The White Stork synagogue in Wroclaw was built almost 200 years ago and became the central synagogue of the city of Breslau, one of the most important cities in Germany. In the beginning of the twentieth century the community grew significantly and comprised 25,000 Jews, which led to massive construction. Within a decade the community built a hospital, a school, an orphanage and a senior citizens’ home, and even renovated the synagogue and built an additional entrance to the women’s gallery. A magnificent mikva was built in close proximity to the synagogue, and boasts four separate preparation rooms with private baths, two spacious ritual baths for the traditional immersion as well as an attached sauna for the use of the women. On Kristallnacht the city’s new synagogue was burned down and dozens of the city’s Jews were taken to Theresienstadt. During the Holocaust about half of the Jews in the city were deported from the synagogue square to extermination camps in Poland and the community ceased to exist.
After the Holocaust the district became a part of Poland, where a pro-Communist regime had come to power in the meantime, and the city of Wroclaw turned into a prominent Jewish center.
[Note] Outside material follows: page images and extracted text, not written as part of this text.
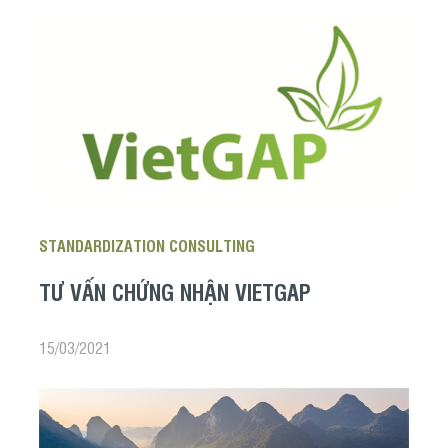
STANDARDIZATION CONSULTING
TƯ VẤN CHỨNG NHẬN VIETGAP
15/03/2021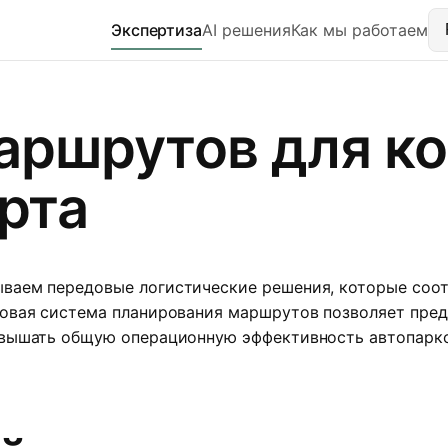
Экспертиза
AI решения
Как мы работаем
аршрутов для к
рта
ываем передовые логистические решения, которые соо
довая система планирования маршрутов позволяет пре
овышать общую операционную эффективность автопарко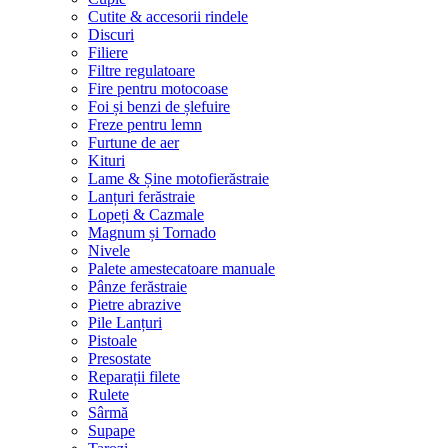
Cutite & accesorii rindele
Discuri
Filiere
Filtre regulatoare
Fire pentru motocoase
Foi și benzi de șlefuire
Freze pentru lemn
Furtune de aer
Kituri
Lame & Șine motofierăstraie
Lanțuri ferăstraie
Lopeți & Cazmale
Magnum și Tornado
Nivele
Palete amestecatoare manuale
Pânze ferăstraie
Pietre abrazive
Pile Lanțuri
Pistoale
Presostate
Reparații filete
Rulete
Sârmă
Supape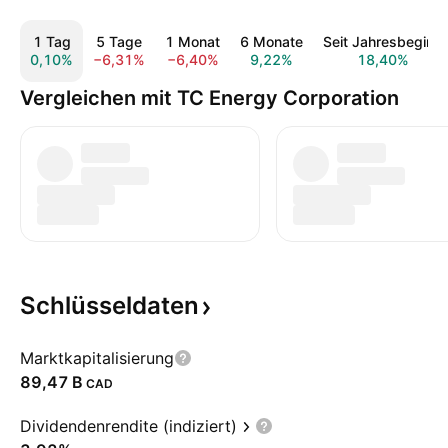
1 Tag
5 Tage
1 Monat
6 Monate
Seit Jahresbeginn
0,10%
−6,31%
−6,40%
9,22%
18,40%
Vergleichen mit TC Energy Corporation
Schlüsseldaten
Marktkapitalisierung
‪89,47 B‬
CAD
Dividendenrendite (indiziert)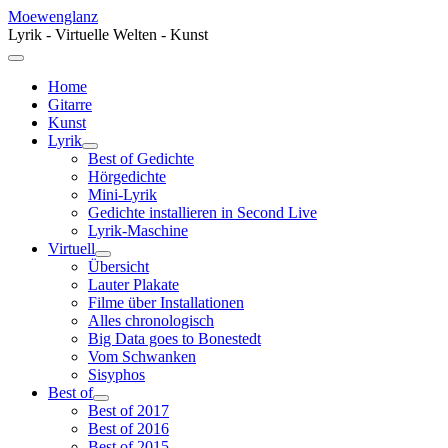
Moewenglanz
Lyrik - Virtuelle Welten - Kunst
Home
Gitarre
Kunst
Lyrik
Best of Gedichte
Hörgedichte
Mini-Lyrik
Gedichte installieren in Second Live
Lyrik-Maschine
Virtuell
Übersicht
Lauter Plakate
Filme über Installationen
Alles chronologisch
Big Data goes to Bonestedt
Vom Schwanken
Sisyphos
Best of
Best of 2017
Best of 2016
Best of 2015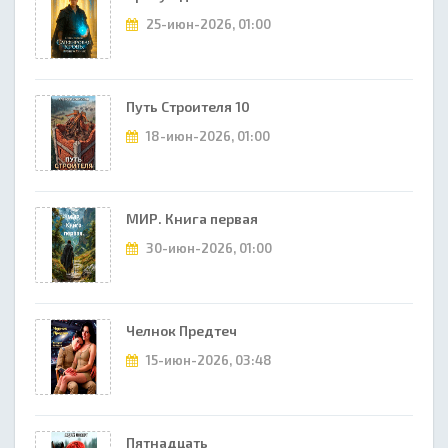
25-июн-2026, 01:00
Путь Строителя 10
18-июн-2026, 01:00
МИР. Книга первая
30-июн-2026, 01:00
Челнок Предтеч
15-июн-2026, 03:48
Пятнадцать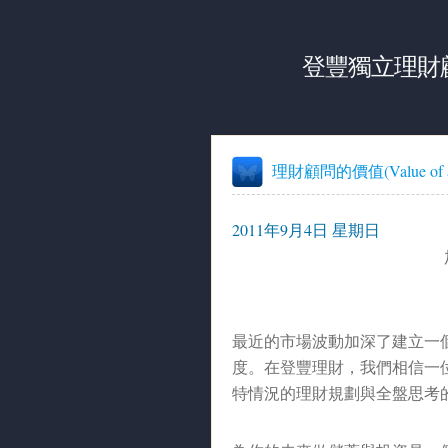
登豐獨立理財
理財顧問的價值(Value of a 
2011年9月4日 星期日
最近的市場波動加深了建立一
度。在登豐理財，我們相信一
特情況的理財規劃與全盤思考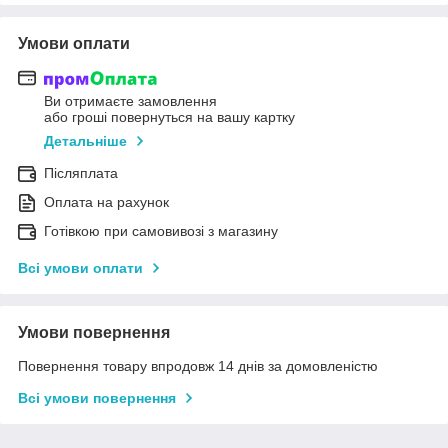
Умови оплати
Ви отримаєте замовлення
або гроші повернуться на вашу картку
Детальніше
Післяплата
Оплата на рахунок
Готівкою при самовивозі з магазину
Всі умови оплати
Умови повернення
Повернення товару впродовж 14 днів за домовленістю
Всі умови повернення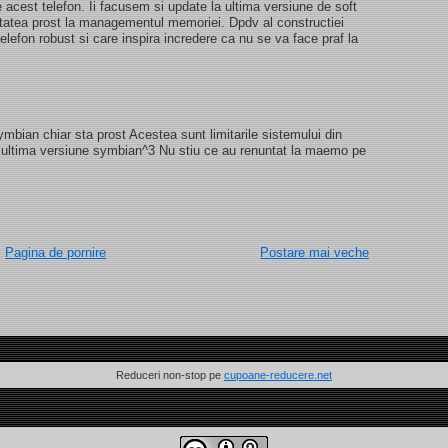
 acest telefon. Ii facusem si update la ultima versiune de soft
statea prost la managementul memoriei. Dpdv al constructiei
lefon robust si care inspira incredere ca nu se va face praf la
bian chiar sta prost Acestea sunt limitarile sistemului din
 ultima versiune symbian^3 Nu stiu ce au renuntat la maemo pe
Pagina de pornire
Postare mai veche
Reduceri non-stop pe
cupoane-reducere.net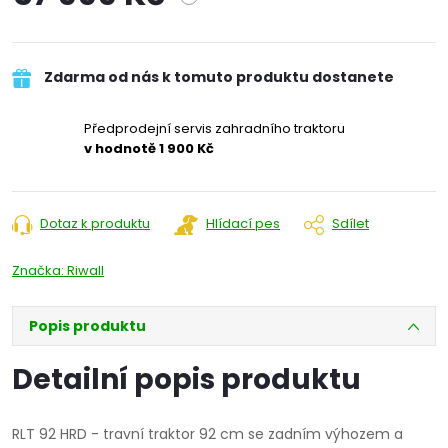
Měrná
cena:
Zdarma od nás k tomuto produktu dostanete
Předprodejní servis zahradního traktoru
v hodnotě 1 900 Kč
Dotaz k produktu
Hlídací pes
Sdílet
Značka:
Riwall
Popis produktu
Detailní popis produktu
RLT 92 HRD - travní traktor 92 cm se zadním výhozem a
The mikva and the synagogue were active until 1968, in which year most of the Jewish residents left Poland, until the community finally disintegrated.
When Communist rule came to an end in the 1990s, the Jewish community started rebuilding itself. The Wroclaw synagogue was renovated in 2006 and in 2009 reopened as a center for Jewish culture and education. The synagogue also contains a smaller shul or shtiebel which is active all year round, while the larger praying hall is used for cultural events that are open to the general public. When the community convenes to celebrate the High Holy Days, the larger prayer hall is opened for prayer in order to cater to the hundreds of worshipers.
“I do not want to build a museum commemorating what was; rather, the objective is to show active Jewish life as it goes on today,” explains the chair of the foundation responsible for the renovations, Mrs. Bente Kahan. “This is the logic behind all of our projects: to support a developing community and display a live and kicking Judaism instead of a past that exists no more.”